Friday, May 25, 2012

Why I’ve deleted the Google+ app from my phone

I have been a little uneasy with the changes to Google accounts and particularly the way photos get shared when you post them in Google+. I was quiet a fan of Picasa and Picasa Web Albums but now I am less so and in fact worried enough not to post family photos on using Google+ any more. For a while I just stepped back and watched what was happening. Well very little has happened and a couple of the features I had liked have tarnished a little (at least for me). It is now time to reassess. So reluctantly I am deleting my Google+ app from my phone and whilst I will keep my Google+ account I doubt I will be using it to post photos much any more.

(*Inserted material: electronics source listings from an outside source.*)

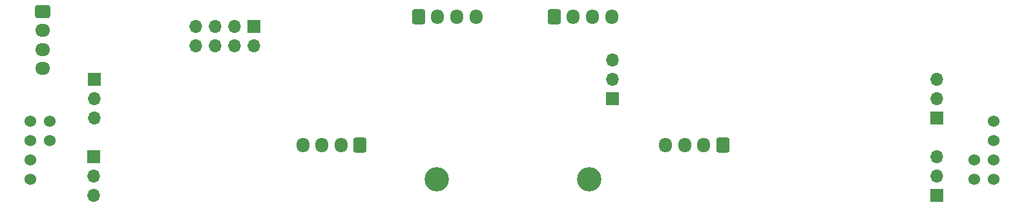
<source format=gbr>
%TF.GenerationSoftware,KiCad,Pcbnew,7.0.9*%
%TF.CreationDate,2025-01-29T17:13:48+09:00*%
%TF.ProjectId,04-RESCUE,30342d52-4553-4435-9545-2e6b69636164,rev?*%
%TF.SameCoordinates,Original*%
%TF.FileFunction,Soldermask,Top*%
%TF.FilePolarity,Negative*%
%FSLAX46Y46*%
G04 Gerber Fmt 4.6, Leading zero omitted, Abs format (unit mm)*
G04 Created by KiCad (PCBNEW 7.0.9) date 2025-01-29 17:13:48*
%MOMM*%
%LPD*%
G01*
G04 APERTURE LIST*
G04 Aperture macros list*
%AMRoundRect*
0 Rectangle with rounded corners*
0 $1 Rounding radius*
0 $2 $3 $4 $5 $6 $7 $8 $9 X,Y pos of 4 corners*
0 Add a 4 corners polygon primitive as box body*
4,1,4,$2,$3,$4,$5,$6,$7,$8,$9,$2,$3,0*
0 Add four circle primitives for the rounded corners*
1,1,$1+$1,$2,$3*
1,1,$1+$1,$4,$5*
1,1,$1+$1,$6,$7*
1,1,$1+$1,$8,$9*
0 Add four rect primitives between the rounded corners*
20,1,$1+$1,$2,$3,$4,$5,0*
20,1,$1+$1,$4,$5,$6,$7,0*
20,1,$1+$1,$6,$7,$8,$9,0*
20,1,$1+$1,$8,$9,$2,$3,0*%
G04 Aperture macros list end*
%ADD10R,1.700000X1.700000*%
%ADD11O,1.700000X1.700000*%
%ADD12RoundRect,0.250000X-0.600000X-0.725000X0.600000X-0.725000X0.600000X0.725000X-0.600000X0.725000X0*%
%ADD13O,1.700000X1.950000*%
%ADD14RoundRect,0.250000X-0.725000X0.600000X-0.725000X-0.600000X0.725000X-0.600000X0.725000X0.600000X0*%
%ADD15O,1.950000X1.700000*%
%ADD16RoundRect,0.250000X0.600000X0.725000X-0.600000X0.725000X-0.600000X-0.725000X0.600000X-0.725000X0*%
%ADD17C,1.524000*%
%ADD18C,3.200000*%
G04 APERTURE END LIST*
D10*
%TO.C,M4*%
X155505000Y-97140000D03*
D11*
X155505000Y-94600000D03*
X155505000Y-92060000D03*
%TD*%
D12*
%TO.C,J2*%
X87630000Y-73660000D03*
D13*
X90130000Y-73660000D03*
X92630000Y-73660000D03*
X95130000Y-73660000D03*
%TD*%
D12*
%TO.C,J6*%
X105410000Y-73660000D03*
D13*
X107910000Y-73660000D03*
X110410000Y-73660000D03*
X112910000Y-73660000D03*
%TD*%
D10*
%TO.C,M5*%
X45155000Y-81930000D03*
D11*
X45155000Y-84470000D03*
X45155000Y-87010000D03*
%TD*%
D10*
%TO.C,M3*%
X45085000Y-92075000D03*
D11*
X45085000Y-94615000D03*
X45085000Y-97155000D03*
%TD*%
D14*
%TO.C,J1*%
X38354000Y-72958000D03*
D15*
X38354000Y-75458000D03*
X38354000Y-77958000D03*
X38354000Y-80458000D03*
%TD*%
D10*
%TO.C,M6*%
X155575000Y-86995000D03*
D11*
X155575000Y-84455000D03*
X155575000Y-81915000D03*
%TD*%
D16*
%TO.C,J5*%
X79950000Y-90530000D03*
D13*
X77450000Y-90530000D03*
X74950000Y-90530000D03*
X72450000Y-90530000D03*
%TD*%
D17*
%TO.C,U2*%
X163000000Y-87380000D03*
X163000000Y-89920000D03*
X163000000Y-92460000D03*
X163000000Y-95000000D03*
X160460000Y-92460000D03*
X160460000Y-95000000D03*
%TD*%
D16*
%TO.C,J3*%
X127500000Y-90530000D03*
D13*
X125000000Y-90530000D03*
X122500000Y-90530000D03*
X120000000Y-90530000D03*
%TD*%
D18*
%TO.C,REF\u002A\u002A*%
X90000000Y-95000000D03*
%TD*%
D10*
%TO.C,M1*%
X113030000Y-84440000D03*
D11*
X113030000Y-81900000D03*
X113030000Y-79360000D03*
%TD*%
D17*
%TO.C,U3*%
X36730000Y-95000000D03*
X36730000Y-92460000D03*
X36730000Y-89920000D03*
X36730000Y-87380000D03*
X39270000Y-89920000D03*
X39270000Y-87380000D03*
%TD*%
D10*
%TO.C,J4*%
X66040000Y-74930000D03*
D11*
X66040000Y-77470000D03*
X63500000Y-74930000D03*
X63500000Y-77470000D03*
X60960000Y-74930000D03*
X60960000Y-77470000D03*
X58420000Y-74930000D03*
X58420000Y-77470000D03*
%TD*%
D18*
%TO.C,REF\u002A\u002A*%
X110000000Y-95000000D03*
%TD*%
M02*

</source>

  1. I never really connected with the “phenomenal growth” photo community on Google+, despite joining a number of great photographic circles. What I actually saw was a lot of follow the leader copy cat stuff. There were some innovative and different things but they where quickly everywhere, hundreds of them with thousands of comments like “wow” and “great shot” this quickly dulled the very reason to even look, it was just always more of the same. Of course some of the photographers, like +Thomas Hawk, and +Trey Radcliffe just to mention a couple, are still great, producing great work, I just think they have gotten lost in the “look at me” "wanna bees” that post incessantly.
  2. The way you can control how your photos are shared has changed, in Picasa Web you had several options (not unlike flickr) for family and friends as well as sharing by individual emails invitations. Under the Google+ changes you might be surprised to find out that as soon as you share on Google+, that goes to your home page AND the home page of anyone in the circles you share with. Their friends will be able to read (and repost links to) your photos. This is really just the same as the problem as in facebook that has caught out so many celebrities (who have discovered to late that the gossip mags have just publish some private and perhaps less than flattering snaps just meant for their friends).
  3. The Google+ View (aka lightbox), which is a very nice clean format, actually doesn’t have details of how you wish to licence your photo (whereas Picasa Web did). Not being able to display a creative commons licence is a spoiler for me and I have posted very few photos to be share publically on Google+ since I realised this.
  4. imageInstant Upload, which seemed to be a very nice feature and used to work well on my phone no longer worked in the updated, oversized and blotted Google+ app (15,45MB), that auto update delivered itself to me one night. Checking the fine print I have found that instant upload no longer works for android version 2.1 (which my Telstra wildfire is locked to).  I can not see anyway to go back a version on the app, so this was really the deal breaker.